• Assigned task:
Each line that has the string "Policy" must be copied from the records below.

--- Data records ---

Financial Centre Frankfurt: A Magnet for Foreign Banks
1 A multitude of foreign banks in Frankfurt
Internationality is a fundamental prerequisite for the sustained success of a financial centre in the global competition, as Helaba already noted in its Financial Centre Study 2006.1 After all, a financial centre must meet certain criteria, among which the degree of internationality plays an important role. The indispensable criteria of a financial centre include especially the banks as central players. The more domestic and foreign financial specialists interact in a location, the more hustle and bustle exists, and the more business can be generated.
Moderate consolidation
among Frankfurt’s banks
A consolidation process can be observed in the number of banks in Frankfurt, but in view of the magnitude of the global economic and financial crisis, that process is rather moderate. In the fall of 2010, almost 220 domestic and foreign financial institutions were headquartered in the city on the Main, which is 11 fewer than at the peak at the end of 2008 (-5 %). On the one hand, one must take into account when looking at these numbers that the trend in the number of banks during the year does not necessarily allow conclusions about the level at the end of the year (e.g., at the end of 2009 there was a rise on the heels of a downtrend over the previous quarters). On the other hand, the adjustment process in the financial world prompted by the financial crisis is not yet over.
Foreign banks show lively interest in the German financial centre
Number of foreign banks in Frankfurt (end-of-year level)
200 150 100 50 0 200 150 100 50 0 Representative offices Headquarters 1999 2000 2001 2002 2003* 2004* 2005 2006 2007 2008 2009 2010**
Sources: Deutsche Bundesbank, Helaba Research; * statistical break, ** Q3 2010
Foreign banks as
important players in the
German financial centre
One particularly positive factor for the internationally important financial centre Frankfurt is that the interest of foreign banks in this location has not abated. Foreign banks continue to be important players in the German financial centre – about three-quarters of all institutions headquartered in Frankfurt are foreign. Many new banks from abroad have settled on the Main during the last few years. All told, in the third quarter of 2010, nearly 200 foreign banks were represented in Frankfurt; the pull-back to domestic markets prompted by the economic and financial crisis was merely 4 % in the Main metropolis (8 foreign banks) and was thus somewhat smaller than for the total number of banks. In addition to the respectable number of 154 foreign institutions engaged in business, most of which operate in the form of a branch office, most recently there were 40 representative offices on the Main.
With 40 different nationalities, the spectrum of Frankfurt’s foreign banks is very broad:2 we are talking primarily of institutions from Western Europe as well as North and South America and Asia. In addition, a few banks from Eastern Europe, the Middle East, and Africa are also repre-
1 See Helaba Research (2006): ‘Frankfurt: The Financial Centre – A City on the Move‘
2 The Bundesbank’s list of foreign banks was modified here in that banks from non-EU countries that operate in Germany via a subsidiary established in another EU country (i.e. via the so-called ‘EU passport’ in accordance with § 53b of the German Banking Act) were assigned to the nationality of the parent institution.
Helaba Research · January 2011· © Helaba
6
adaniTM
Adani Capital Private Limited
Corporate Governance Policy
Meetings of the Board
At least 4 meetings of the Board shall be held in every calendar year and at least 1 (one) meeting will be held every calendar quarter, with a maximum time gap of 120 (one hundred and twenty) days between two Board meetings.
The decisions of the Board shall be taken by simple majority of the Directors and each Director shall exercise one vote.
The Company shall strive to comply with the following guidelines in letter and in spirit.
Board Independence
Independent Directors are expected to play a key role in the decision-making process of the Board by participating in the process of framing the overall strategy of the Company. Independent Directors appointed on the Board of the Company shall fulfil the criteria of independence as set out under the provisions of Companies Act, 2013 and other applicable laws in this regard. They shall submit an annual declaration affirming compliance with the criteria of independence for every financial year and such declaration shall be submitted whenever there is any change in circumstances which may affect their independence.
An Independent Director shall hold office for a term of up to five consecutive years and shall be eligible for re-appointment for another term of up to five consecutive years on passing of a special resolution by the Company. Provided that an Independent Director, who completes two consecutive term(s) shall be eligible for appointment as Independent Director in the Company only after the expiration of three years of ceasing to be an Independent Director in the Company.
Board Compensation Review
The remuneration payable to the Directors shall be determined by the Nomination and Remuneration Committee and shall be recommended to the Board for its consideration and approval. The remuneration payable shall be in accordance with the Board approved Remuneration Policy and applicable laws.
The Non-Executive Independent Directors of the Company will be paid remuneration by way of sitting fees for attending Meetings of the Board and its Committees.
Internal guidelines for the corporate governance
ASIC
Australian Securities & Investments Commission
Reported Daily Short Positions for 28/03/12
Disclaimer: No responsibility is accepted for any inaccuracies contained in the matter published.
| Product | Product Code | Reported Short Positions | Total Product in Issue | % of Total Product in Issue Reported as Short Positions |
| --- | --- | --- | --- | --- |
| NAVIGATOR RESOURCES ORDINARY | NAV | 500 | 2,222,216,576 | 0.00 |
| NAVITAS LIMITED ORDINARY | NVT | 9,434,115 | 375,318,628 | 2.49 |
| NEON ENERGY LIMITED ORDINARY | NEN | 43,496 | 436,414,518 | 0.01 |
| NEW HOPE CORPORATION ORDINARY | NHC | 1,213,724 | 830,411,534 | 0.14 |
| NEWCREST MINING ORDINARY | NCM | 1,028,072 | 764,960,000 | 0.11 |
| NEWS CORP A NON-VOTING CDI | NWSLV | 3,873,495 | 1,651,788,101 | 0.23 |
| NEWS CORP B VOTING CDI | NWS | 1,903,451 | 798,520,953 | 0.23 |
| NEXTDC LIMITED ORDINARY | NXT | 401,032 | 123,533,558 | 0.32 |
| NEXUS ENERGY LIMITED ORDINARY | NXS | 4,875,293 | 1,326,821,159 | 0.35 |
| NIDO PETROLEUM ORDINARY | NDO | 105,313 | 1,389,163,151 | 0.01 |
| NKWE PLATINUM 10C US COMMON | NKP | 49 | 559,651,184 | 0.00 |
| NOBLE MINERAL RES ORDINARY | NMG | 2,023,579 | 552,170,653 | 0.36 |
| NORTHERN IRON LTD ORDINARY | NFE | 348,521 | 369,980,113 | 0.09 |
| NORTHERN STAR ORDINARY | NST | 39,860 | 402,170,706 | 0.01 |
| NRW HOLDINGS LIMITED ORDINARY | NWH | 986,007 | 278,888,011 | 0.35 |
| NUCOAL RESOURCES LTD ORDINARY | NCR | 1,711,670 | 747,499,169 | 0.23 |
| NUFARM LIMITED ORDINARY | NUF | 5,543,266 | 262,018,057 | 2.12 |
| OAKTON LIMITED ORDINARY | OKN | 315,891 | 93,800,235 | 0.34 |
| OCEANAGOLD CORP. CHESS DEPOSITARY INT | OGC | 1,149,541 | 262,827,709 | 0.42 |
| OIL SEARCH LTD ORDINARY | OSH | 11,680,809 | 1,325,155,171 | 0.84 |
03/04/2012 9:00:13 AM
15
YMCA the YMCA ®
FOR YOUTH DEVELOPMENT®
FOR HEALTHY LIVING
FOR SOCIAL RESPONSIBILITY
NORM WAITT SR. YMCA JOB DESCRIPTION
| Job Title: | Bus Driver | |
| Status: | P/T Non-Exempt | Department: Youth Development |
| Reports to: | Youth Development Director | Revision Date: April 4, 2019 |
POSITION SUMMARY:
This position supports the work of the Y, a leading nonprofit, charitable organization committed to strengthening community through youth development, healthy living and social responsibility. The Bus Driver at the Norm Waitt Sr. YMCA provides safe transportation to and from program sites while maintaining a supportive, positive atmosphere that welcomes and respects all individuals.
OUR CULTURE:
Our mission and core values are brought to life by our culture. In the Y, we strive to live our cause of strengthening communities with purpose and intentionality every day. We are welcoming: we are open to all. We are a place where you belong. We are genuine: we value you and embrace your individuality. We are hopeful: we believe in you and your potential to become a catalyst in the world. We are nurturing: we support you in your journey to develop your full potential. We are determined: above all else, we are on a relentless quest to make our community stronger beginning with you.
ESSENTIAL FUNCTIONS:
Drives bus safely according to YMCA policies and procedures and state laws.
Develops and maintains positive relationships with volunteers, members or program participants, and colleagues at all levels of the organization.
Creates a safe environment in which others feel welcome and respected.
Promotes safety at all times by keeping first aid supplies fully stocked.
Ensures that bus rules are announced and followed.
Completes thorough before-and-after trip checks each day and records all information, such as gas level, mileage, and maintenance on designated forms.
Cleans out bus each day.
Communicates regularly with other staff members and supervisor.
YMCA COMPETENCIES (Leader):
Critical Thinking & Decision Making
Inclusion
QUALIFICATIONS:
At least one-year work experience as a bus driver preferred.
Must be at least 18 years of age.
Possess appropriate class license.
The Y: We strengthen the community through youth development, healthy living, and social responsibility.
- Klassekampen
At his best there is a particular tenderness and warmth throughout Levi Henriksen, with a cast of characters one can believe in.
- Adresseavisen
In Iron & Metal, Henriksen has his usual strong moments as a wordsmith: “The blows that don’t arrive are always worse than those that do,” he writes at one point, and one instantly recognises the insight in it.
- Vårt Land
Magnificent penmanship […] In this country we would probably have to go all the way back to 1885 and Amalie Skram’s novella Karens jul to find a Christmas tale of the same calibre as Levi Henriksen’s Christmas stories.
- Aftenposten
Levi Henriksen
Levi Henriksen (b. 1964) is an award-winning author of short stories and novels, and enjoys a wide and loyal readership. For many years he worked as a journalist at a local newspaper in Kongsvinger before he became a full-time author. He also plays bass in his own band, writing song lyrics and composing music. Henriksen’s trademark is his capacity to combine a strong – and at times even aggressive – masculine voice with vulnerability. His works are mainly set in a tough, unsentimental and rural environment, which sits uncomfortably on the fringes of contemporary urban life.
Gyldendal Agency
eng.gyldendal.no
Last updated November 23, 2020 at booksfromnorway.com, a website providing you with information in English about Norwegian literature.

---

• Output for this exercise:
Corporate Governance Policy
The remuneration payable to the Directors shall be determined by the Nomination and Remuneration Committee and shall be recommended to the Board for its consideration and approval. The remuneration payable shall be in accordance with the Board approved Remuneration Policy and applicable laws.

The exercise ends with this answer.